Exercise brief: Read through the entries below and return each line with the word "dátum".

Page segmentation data
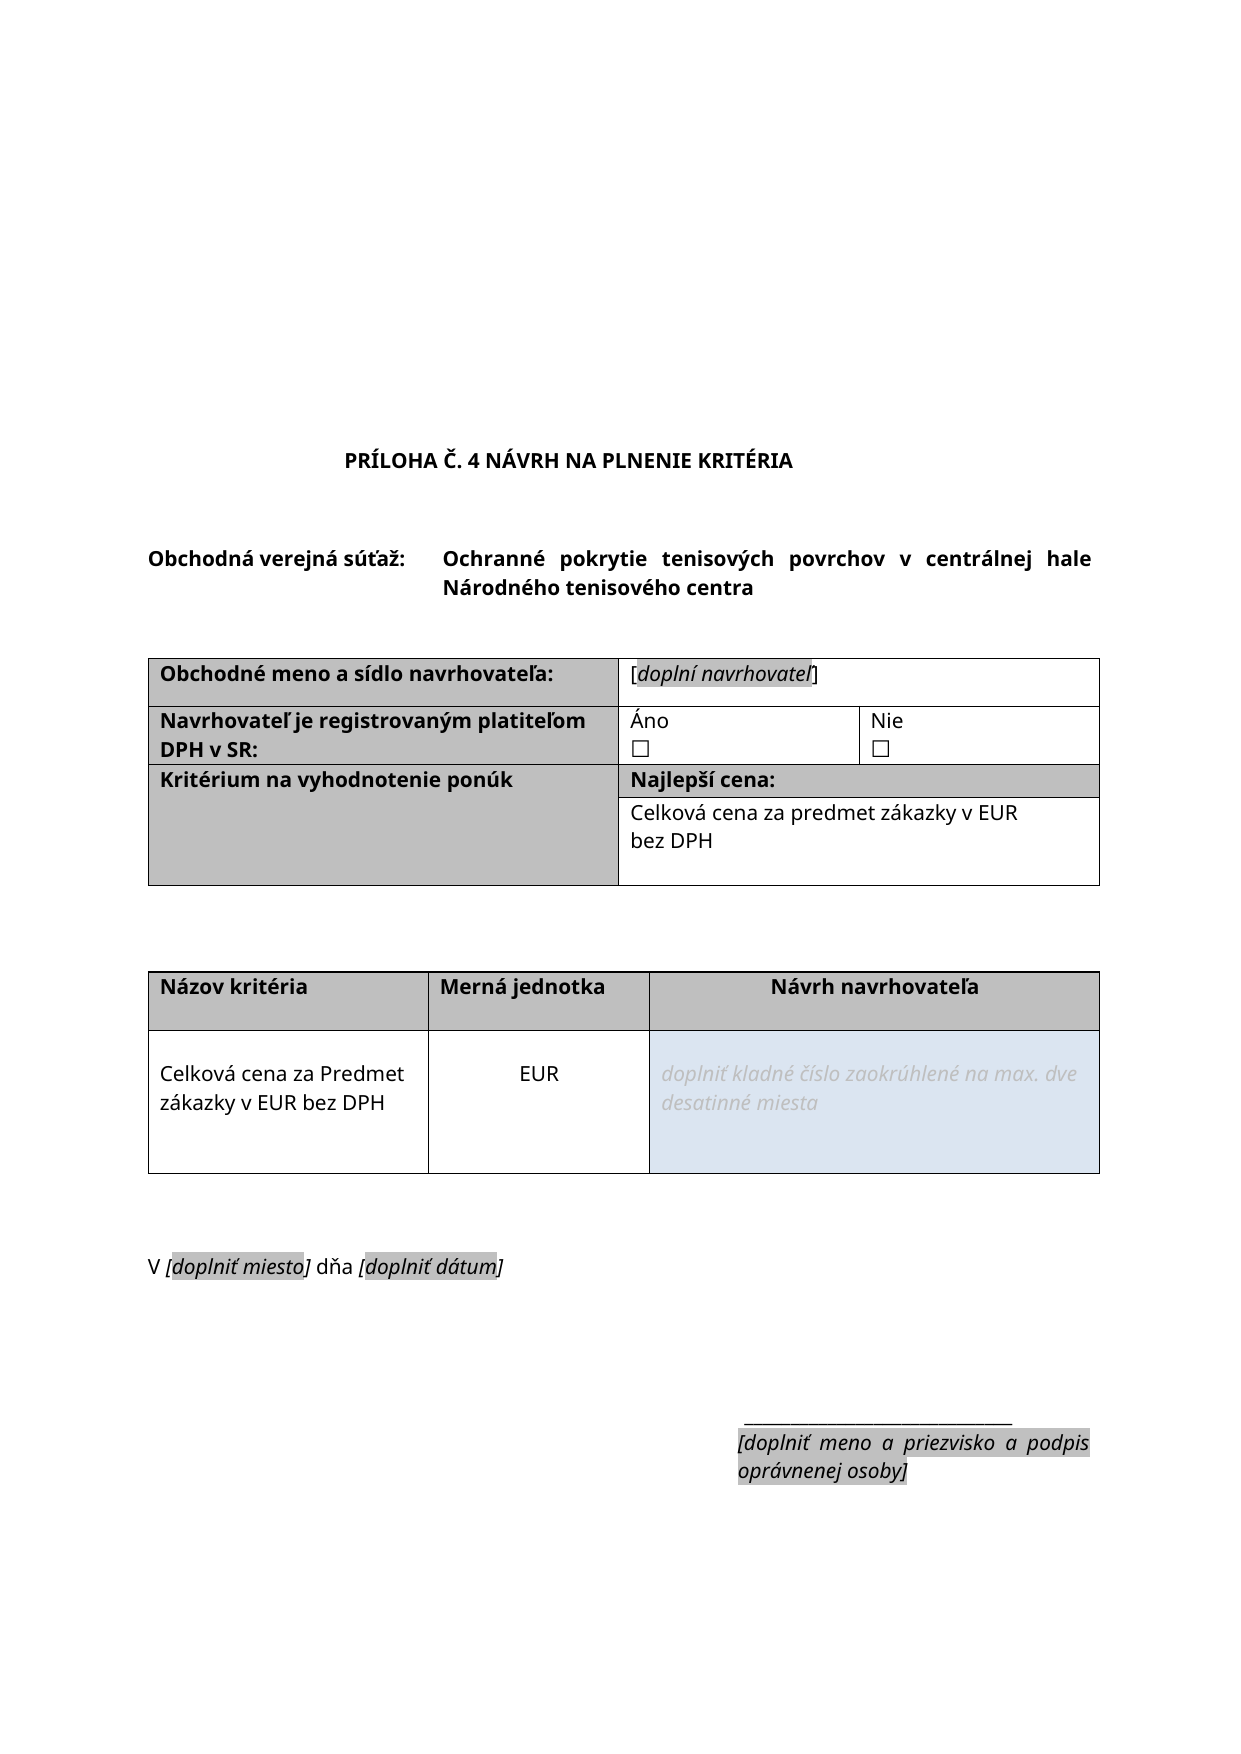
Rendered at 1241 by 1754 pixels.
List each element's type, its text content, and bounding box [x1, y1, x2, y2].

text V [doplniť miesto] dňa [doplniť dátum] [304, 1252, 365, 1280]
table_cell doplniť kladné číslo zaokrúhlené na max. dve desatinné miesta [650, 1031, 1099, 1173]
text V [doplniť miesto] dňa [doplniť dátum] [497, 1252, 1092, 1280]
table_cell Áno [619, 707, 859, 764]
table_cell Nie [860, 707, 1099, 764]
table_cell Kritérium na vyhodnotenie ponúk [149, 765, 618, 885]
table_header Obchodné meno a sídlo navrhovateľa: [149, 659, 618, 706]
table_cell Najlepší cena: [619, 765, 1099, 797]
table_header Názov kritéria [149, 973, 428, 1030]
table_cell Navrhovateľ je registrovaným platiteľom DPH v SR: [149, 707, 618, 764]
text Obchodná verejná súťaž: Ochranné pokrytie tenisových povrchov v centrálnej hale Národného tenisového centra [148, 544, 1092, 601]
table_header Merná jednotka [429, 973, 649, 1030]
text PRÍLOHA Č. 4 NÁVRH NA PLNENIE KRITÉRIA [148, 446, 989, 474]
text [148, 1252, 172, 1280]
text _____________________________ [148, 1400, 1092, 1428]
text [doplniť meno a priezvisko a podpis oprávnenej osoby] [907, 1428, 1092, 1485]
table_cell Celková cena za Predmet zákazky v EUR bez DPH [149, 1031, 428, 1173]
table_header Návrh navrhovateľa [650, 973, 1099, 1030]
table_header [doplní navrhovateľ] [619, 659, 1099, 706]
table_cell EUR [429, 1031, 649, 1173]
table_cell Celková cena za predmet zákazky v EUR bez DPH [619, 798, 1099, 885]
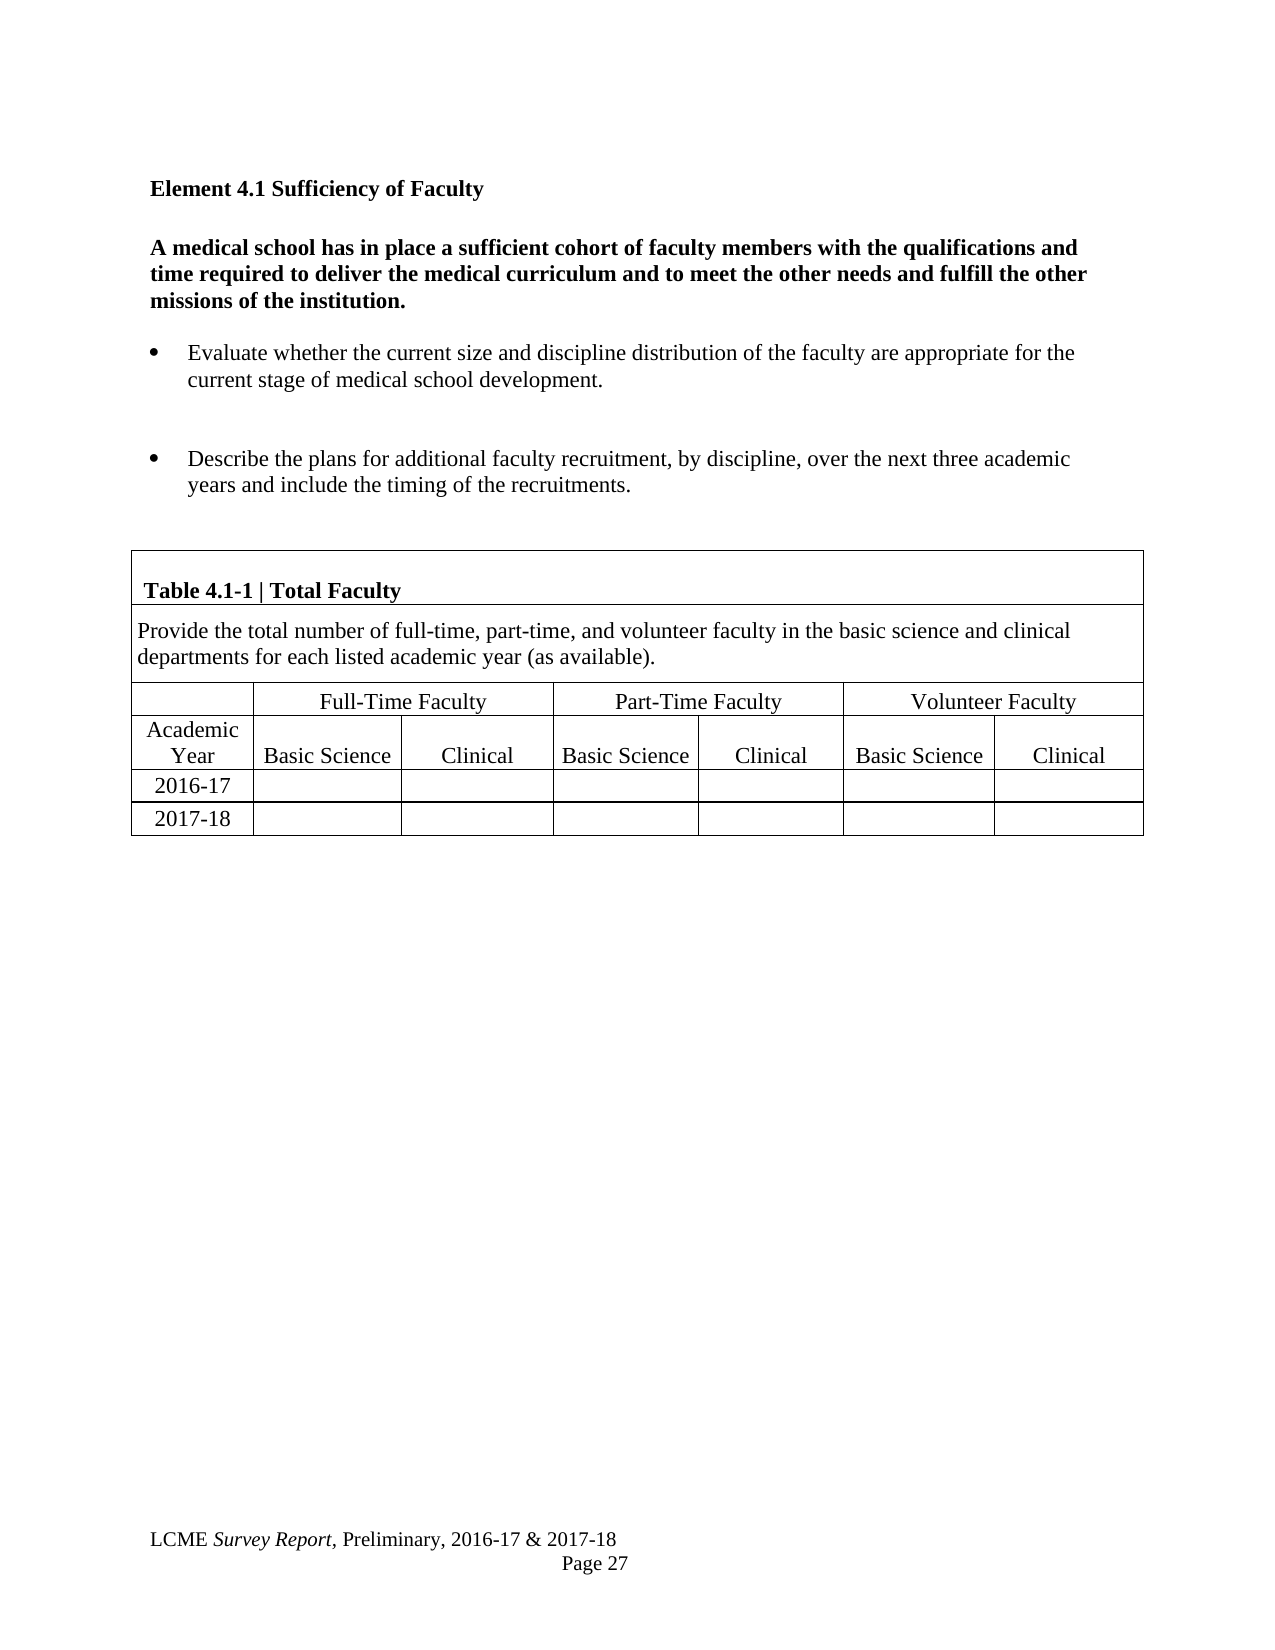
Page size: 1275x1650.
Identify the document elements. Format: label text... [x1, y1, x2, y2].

table_cell [699, 770, 843, 801]
table_header Table 4.1-1 | Total Faculty [132, 551, 1143, 604]
table_cell 2017-18 [132, 803, 253, 834]
table_cell Basic Science [844, 716, 994, 768]
table_cell [402, 803, 553, 834]
table_cell Clinical [699, 716, 843, 768]
table_cell [554, 770, 698, 801]
table_cell [995, 770, 1143, 801]
table_cell [254, 770, 401, 801]
list Evaluate whether the current size and discipline distribution of the faculty are appropriate for the current stage of medical school development. [150, 339, 1125, 392]
table_cell Provide the total number of full-time, part-time, and volunteer faculty in the basic science and clinical departments for each listed academic year (as available). [132, 605, 1143, 682]
table_cell [699, 803, 843, 834]
table_cell Clinical [995, 716, 1143, 768]
table_cell Part-Time Faculty [554, 683, 843, 715]
table_cell Volunteer Faculty [844, 683, 1143, 715]
table_cell Academic Year [132, 716, 253, 768]
text A medical school has in place a sufficient cohort of faculty members with the qualifications and time required to deliver the medical curriculum and to meet the other needs and fulfill the other missions of the institution. [150, 234, 1125, 313]
table_cell Basic Science [254, 716, 401, 768]
table_cell Full-Time Faculty [254, 683, 553, 715]
table_cell 2016-17 [132, 770, 253, 801]
table_cell [844, 803, 994, 834]
table_cell [995, 803, 1143, 834]
table_cell Clinical [402, 716, 553, 768]
table_cell [844, 770, 994, 801]
table_cell [554, 803, 698, 834]
table_cell Basic Science [554, 716, 698, 768]
subtitle Element 4.1 Sufficiency of Faculty [150, 175, 1125, 201]
list Describe the plans for additional faculty recruitment, by discipline, over the next three academic years and include the timing of the recruitments. [150, 445, 1125, 497]
table_cell [254, 803, 401, 834]
table_cell [132, 683, 253, 715]
table_cell [402, 770, 553, 801]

Result below:
text V [doplniť miesto] dňa [doplniť dátum] [304, 1252, 365, 1280]
text V [doplniť miesto] dňa [doplniť dátum] [497, 1252, 1092, 1280]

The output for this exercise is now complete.